The passage of the Affordable Care Act in March 2010, which extended health coverage to millions of uninsured Americans, and implementation of the US’s first National HIV/AIDS Strategy four months later, may also provide opportunities for expanding prevention and treatment services for people at risk of HIV, policy makers say.

The White House also recently appointed Douglas Brooks, a gay, black man living with HIV, to lead the Office of National AIDS Policy, the third person to hold this position in the past six years. Brooks, who grew up in Georgia and lives in Boston, has deep roots in AIDS advocacy. “Douglas’s policy expertise combined with his extensive experience working in the community makes him uniquely suited to the task of helping to achieve the goal of an AIDS-free generation, which is within our reach,” remarked US President Barack Obama when he made the appointment on March 25.

Benefits of testing

More widespread HIV testing is another strategy that would help get prevention messages out to black MSM. According to a CDC analysis, this is one area where a positive trend is occurring. In a study of 16,069 MSM, HIV testing rates rose from 2008 to 2011, with an even greater increase among black MSM. The authors of the CDC analysis, who presented their data at CROI in March, say increasing the number of MSM who are tested and linked to care will improve health outcomes and may reduce HIV transmission.
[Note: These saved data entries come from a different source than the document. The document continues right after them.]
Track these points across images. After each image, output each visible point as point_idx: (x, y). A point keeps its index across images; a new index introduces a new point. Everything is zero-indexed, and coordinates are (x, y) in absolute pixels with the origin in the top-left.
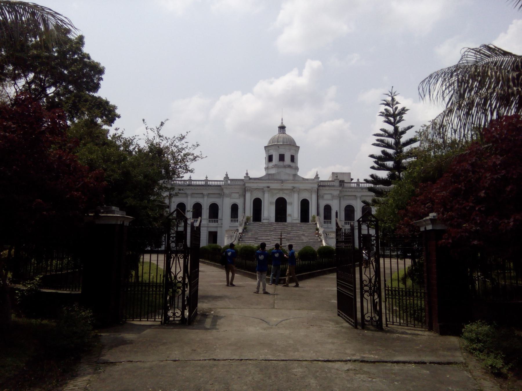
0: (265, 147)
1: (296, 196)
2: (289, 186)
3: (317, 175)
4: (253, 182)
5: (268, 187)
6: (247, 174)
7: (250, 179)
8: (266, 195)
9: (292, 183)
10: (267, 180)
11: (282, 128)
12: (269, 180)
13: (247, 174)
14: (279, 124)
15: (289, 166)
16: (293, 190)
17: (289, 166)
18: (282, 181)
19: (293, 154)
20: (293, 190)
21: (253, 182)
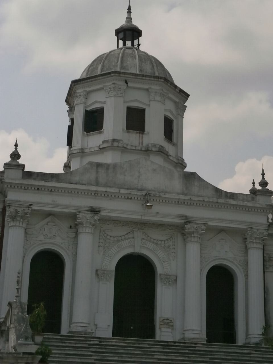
0: (75, 83)
1: (193, 249)
2: (169, 213)
3: (264, 184)
4: (38, 189)
5: (94, 211)
6: (15, 156)
7: (30, 175)
8: (86, 240)
9: (179, 203)
10: (89, 184)
11: (129, 33)
12: (97, 184)
13: (15, 156)
14: (121, 22)
15: (161, 151)
16: (182, 229)
17: (161, 151)
18: (147, 197)
19: (169, 115)
20: (182, 229)
21: (38, 189)
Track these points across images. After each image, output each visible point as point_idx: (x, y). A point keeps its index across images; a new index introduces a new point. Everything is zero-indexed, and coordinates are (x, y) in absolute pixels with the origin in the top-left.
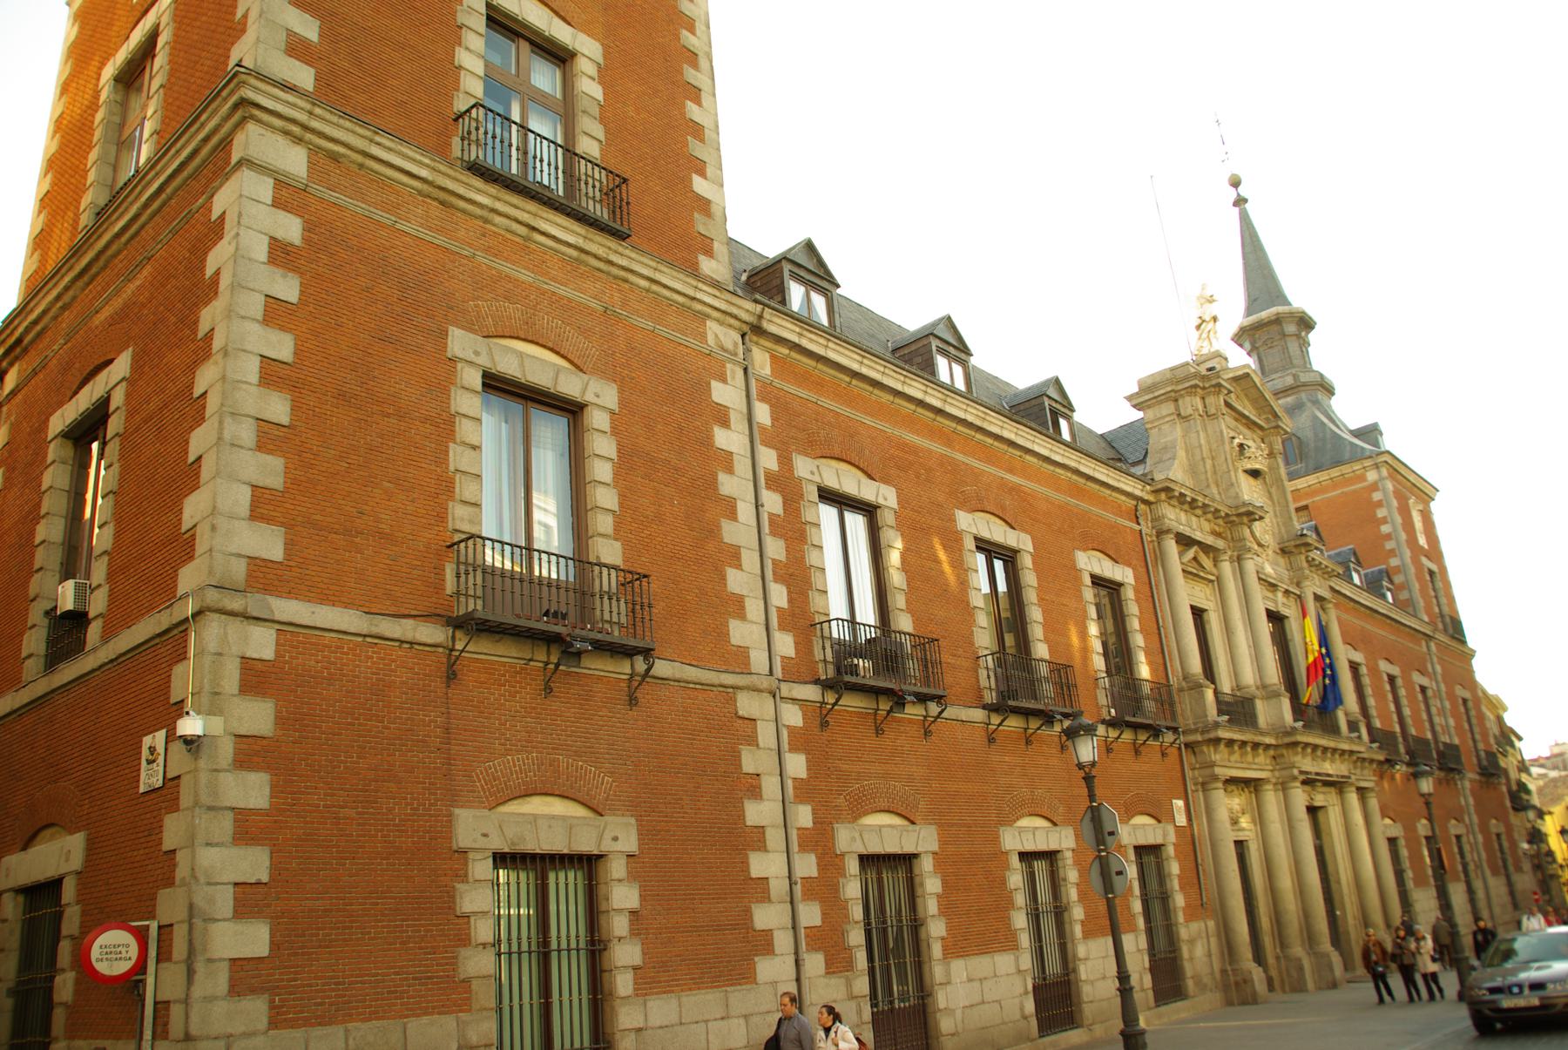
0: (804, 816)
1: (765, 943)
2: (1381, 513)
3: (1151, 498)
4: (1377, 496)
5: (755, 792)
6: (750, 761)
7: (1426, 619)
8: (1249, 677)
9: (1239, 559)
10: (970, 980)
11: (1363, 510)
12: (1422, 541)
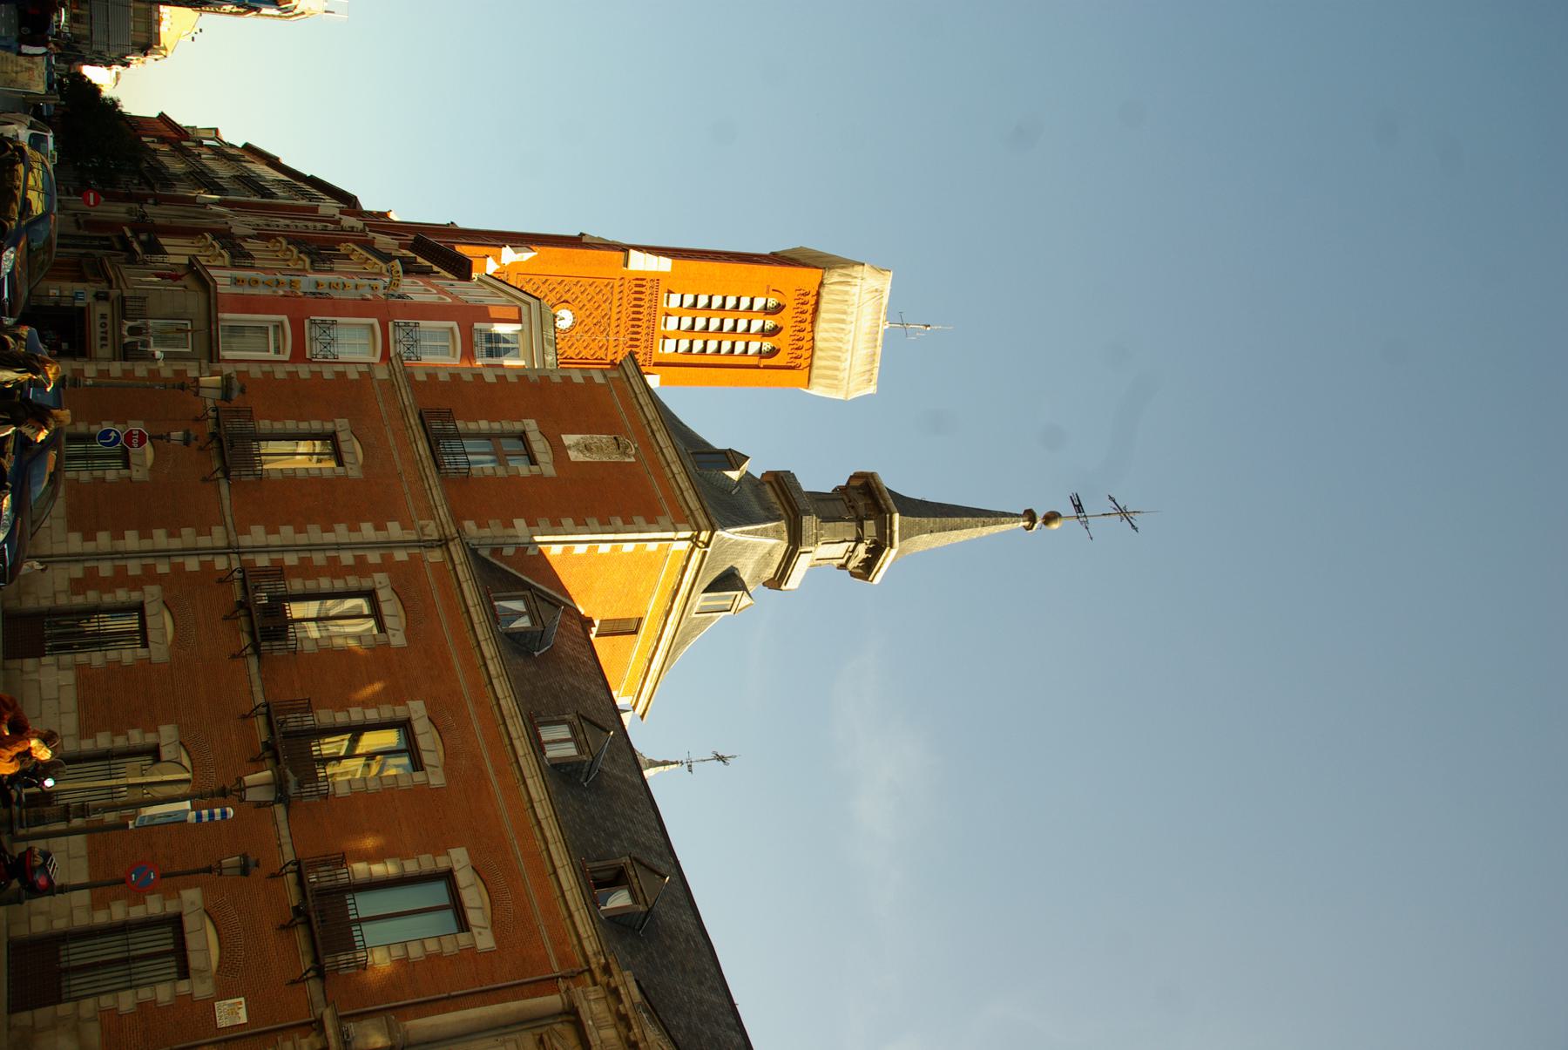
0: (163, 568)
1: (89, 536)
5: (171, 535)
6: (187, 532)
10: (59, 687)
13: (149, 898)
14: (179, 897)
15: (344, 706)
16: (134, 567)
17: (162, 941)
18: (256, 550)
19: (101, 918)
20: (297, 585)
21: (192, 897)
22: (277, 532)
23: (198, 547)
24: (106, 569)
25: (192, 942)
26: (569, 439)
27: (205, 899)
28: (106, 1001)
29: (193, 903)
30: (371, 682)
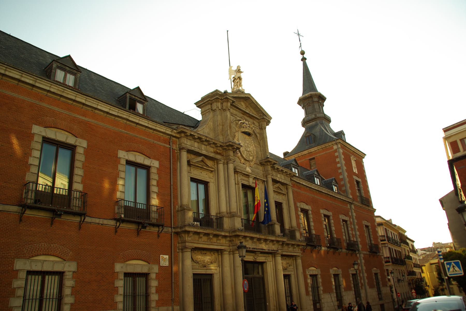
2: (338, 160)
3: (178, 136)
4: (336, 154)
7: (351, 197)
8: (224, 209)
9: (227, 163)
11: (331, 159)
12: (355, 170)
14: (118, 272)
21: (119, 267)
29: (122, 267)
30: (11, 144)
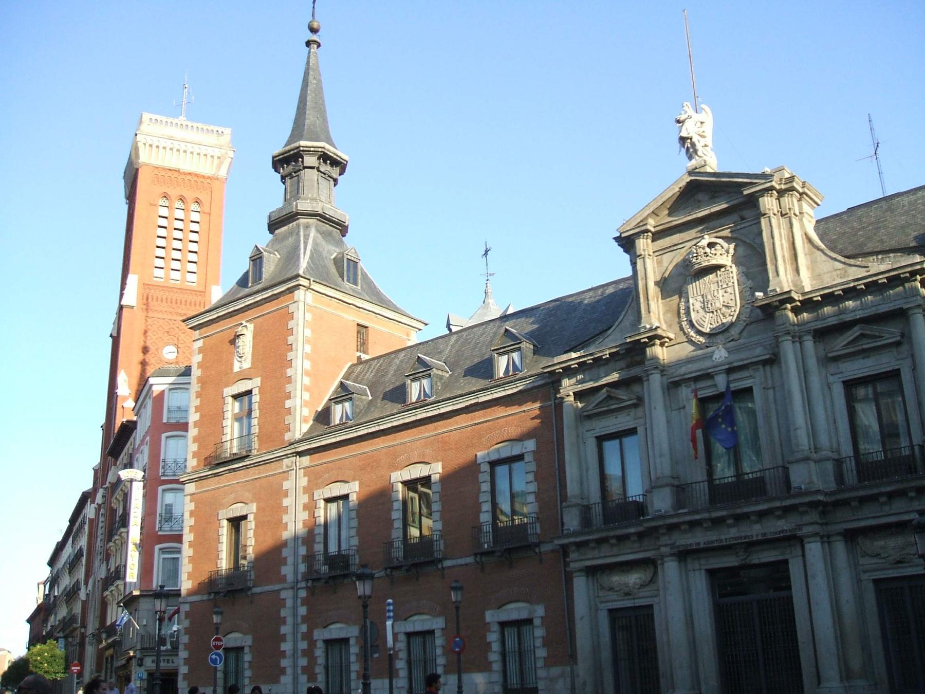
0: (304, 628)
1: (283, 671)
5: (284, 623)
6: (283, 613)
13: (488, 640)
14: (489, 623)
15: (390, 522)
16: (303, 645)
17: (511, 633)
18: (296, 572)
19: (497, 667)
20: (319, 548)
21: (490, 616)
22: (285, 559)
23: (293, 608)
24: (303, 662)
25: (514, 616)
26: (236, 368)
27: (491, 609)
28: (540, 663)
CDC behavioral scientist Patrick Sullivan, who wrote a special report about the HIV epidemic among MSM in The Lancet, says no single HIV prevention approach will be enough to curtail HIV incidence among MSM. But a combination of structural, biomedical, and behavioral interventions that are evidence-based might avert a quarter of new infections in certain countries.

David Purcell, the deputy director for behavioral and social science in CDC’s Division of HIV/AIDS Prevention, agrees and says the fight requires action on every level. “Action is needed not only from government agencies, but also from community organizations, and among gay and bisexual men themselves, to ensure all men know their HIV status and take appropriate steps to stop HIV.”